[Saved data entries]
☆ ☆ ☆ ☆ ☆ ☆ ☆

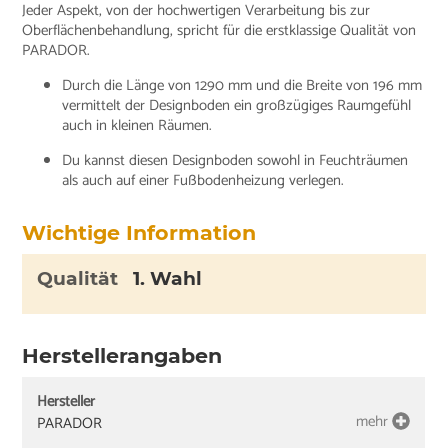
Jeder Aspekt, von der hochwertigen Verarbeitung bis zur
Oberflächenbehandlung, spricht für die erstklassige Qualität von
PARADOR.
Durch die Länge von 1290 mm und die Breite von 196 mm
vermittelt der Designboden ein großzügiges Raumgefühl
auch in kleinen Räumen.
Du kannst diesen Designboden sowohl in Feuchträumen
als auch auf einer Fußbodenheizung verlegen.
Wichtige Information
Qualität
1. Wahl
Herstellerangaben
Hersteller
mehr
PARADOR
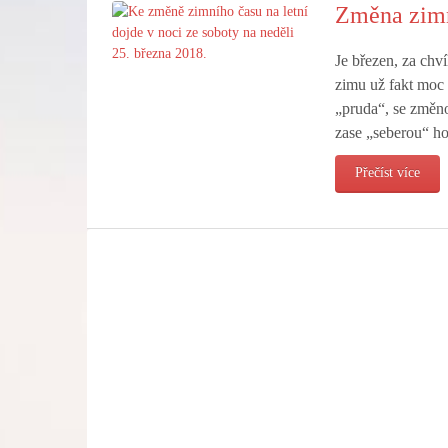
Změna zimní
Je březen, za chví
zimu už fakt moc 
„pruda“, se změno
zase „seberou“ h
Přečíst více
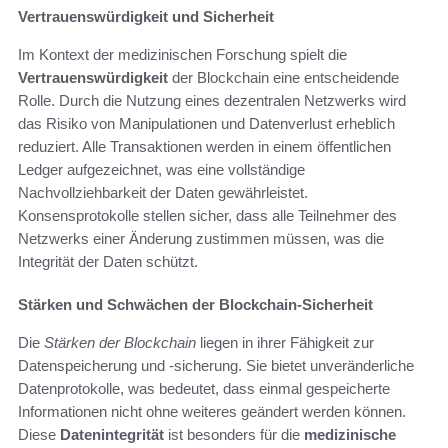
Vertrauenswürdigkeit und Sicherheit
Im Kontext der medizinischen Forschung spielt die
Vertrauenswürdigkeit
der Blockchain eine entscheidende
Rolle. Durch die Nutzung eines dezentralen Netzwerks wird
das Risiko von Manipulationen und Datenverlust erheblich
reduziert. Alle Transaktionen werden in einem öffentlichen
Ledger aufgezeichnet, was eine vollständige
Nachvollziehbarkeit der Daten gewährleistet.
Konsensprotokolle stellen sicher, dass alle Teilnehmer des
Netzwerks einer Änderung zustimmen müssen, was die
Integrität der Daten schützt.
Stärken und Schwächen der Blockchain-Sicherheit
Die
Stärken der Blockchain
liegen in ihrer Fähigkeit zur
Datenspeicherung und -sicherung. Sie bietet unveränderliche
Datenprotokolle, was bedeutet, dass einmal gespeicherte
Informationen nicht ohne weiteres geändert werden können.
Diese
Datenintegrität
ist besonders für die
medizinische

☆ ☆ ☆ ☆ ☆ ☆ ☆

### Assigned task
The lines from the one containing "Stärken der Blockchain" through the last line of the records are to be transcribed exactly, with nothing else added.

### Output below
Stärken der Blockchain
liegen in ihrer Fähigkeit zur
Datenspeicherung und -sicherung. Sie bietet unveränderliche
Datenprotokolle, was bedeutet, dass einmal gespeicherte
Informationen nicht ohne weiteres geändert werden können.
Diese
Datenintegrität
ist besonders für die
medizinische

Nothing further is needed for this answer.